Deep vein thrombosis can be prevented by mechanical and pharmacological methods. Graduated compression stockings and sequential pneumatic compression devices prevent deep vein thrombosis. Once a day, administration of low molecular weight heparin prevents incidence of deep vein thrombosis and has low risk of bleeding as compared to standard heparin which is administered in doses of 5000 units subcutaneously three times a day for five days. Established deep vein thrombosis is treated by subcutaneous injection of standard heparin and doses are controlled by activated partial thromboplastin time (APTT). Simultaneous administration of warfarin prevents further episodes of thrombosis, is continued for three to six months and is monitored by international normalised ratio (INR) which should be maintained between 2.5 and 3.5 times the control value. A massive venous thrombus of the lower limbs can be removed by open thrombectomy. Advanced fibrinolysis of the thrombus can be achieved by infusing fibrinolytic drugs like streptokinase or tissue plasminogen activator. Pulmonary embolism from lower limbs can be prevented by insertion of inferior vena cava filters under radiological control without resorting to open surgery. These filters trap the thrombi in their wires and prevent the occlusion of pulmonary arteries.
Figure 1
For successful outcome, a critically ill patient in SICU is totally dependent on the life support system.
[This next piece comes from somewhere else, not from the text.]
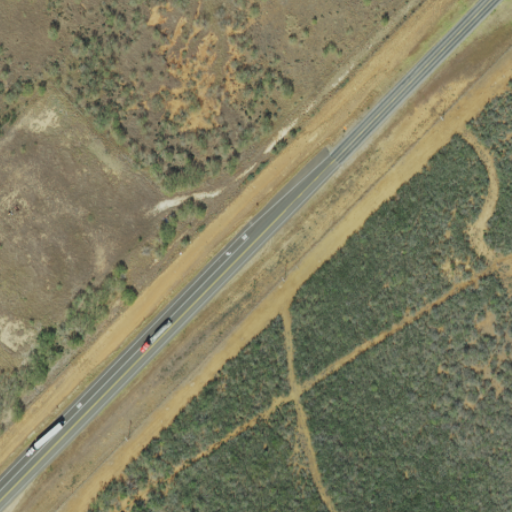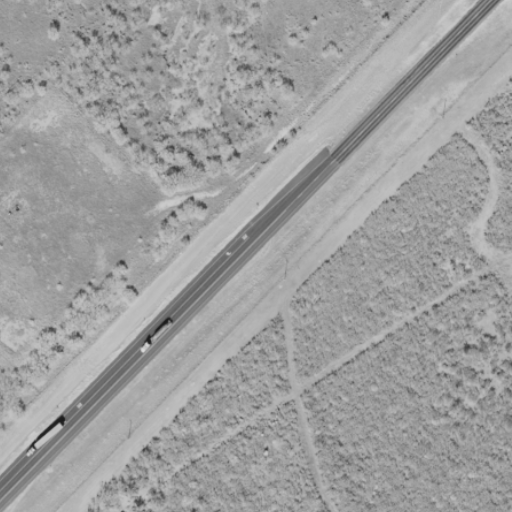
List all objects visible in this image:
road: (245, 249)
The duration of the ICU stay should be optimised to avoid complications and should not be extended needlessly, which would result in complications in the form of nosocomial infections. Prolonged occupation of a bed in the ICU also results in denial of admission to fresh cases who may require intensive care, too.
Conclusion
Critically ill patients, particularly with high risk-factors, are totally dependent on others and require sympathetic, dedicated care and monitoring. Intensivists and consultants must work as a team for their survival. The entire attention should be directed towards their revival, resuscitation and salvage till they move out of dependency. Essential steps in critical care involve maintenance of airway, breathing, circulation, sensorium and management of specific diseases. In addition, patients with multitudes of invasive catheters, tubes and cannulas must be kept free from complications and discomfort.